*Extrait de page:*
* * * * *

Parlons des négociations en cours à Alger. Les nomades sont-ils confiants ?
Tout le monde entend parler d’accords depuis juin 2013, mais il n’y a pas eu d’entente réelle entre les belligérants. Donc, rien n’a changé, au contraire. Eux seuls savent ce qui les sépare. Il est impossible ici de spéculer sur les raisons. Nous n’avons pas d’éléments tangibles. C’est donc à eux de résoudre ça. Il est évident que toutes les populations veulent la paix, mais il serait prétentieux de parler en leur nom. Ce qui tombe sous le sens, c’est que les belligérants doivent s’entendre sur ce qui bénéficiera absolument à toutes les populations, où qu’elles vivent et qui qu’elles soient. La difficulté majeure des négociations, c’est que chaque partie est convaincue d’avoir raison. Elle veut s’imposer aux autres. Ce sont les  médiateurs de ces négociations qui doivent  les amener à trouver le bon chemin.
Au vu de l’échec de chacun des accords signés successivement depuis l’indépendance, que doit-on éviter cette fois-ci pour que les accords assurent une paix définitive ?

* * * * *

*Données fournies:*
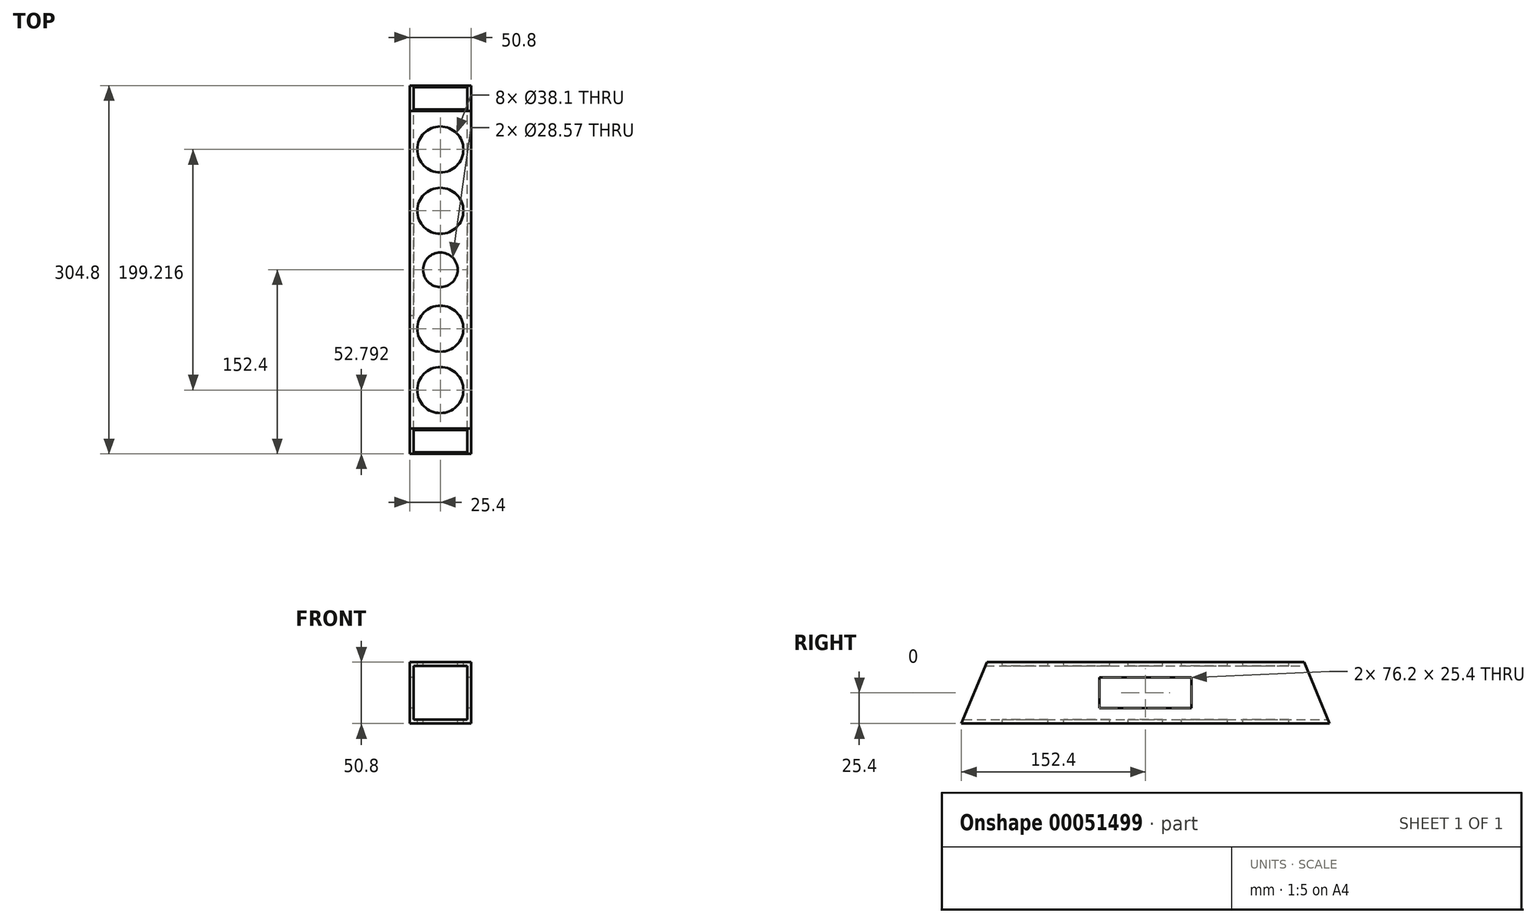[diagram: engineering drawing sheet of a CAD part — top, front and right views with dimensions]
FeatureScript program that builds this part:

* * * * *

*Objectif:*
Répondez à ces questions d'après l'extrait ci-dessus :
1. Dans quelle ville se tiennent les négociations en cours ?
2. Selon l'extrait, quelle est la difficulté majeure des négociations ?
3. À qui revient-il d'amener les belligérants à trouver le bon chemin ?

*Résultat attendu:*
1. À Alger.
2. Chaque partie est convaincue d'avoir raison et veut s'imposer aux autres.
3. Aux médiateurs de ces négociations.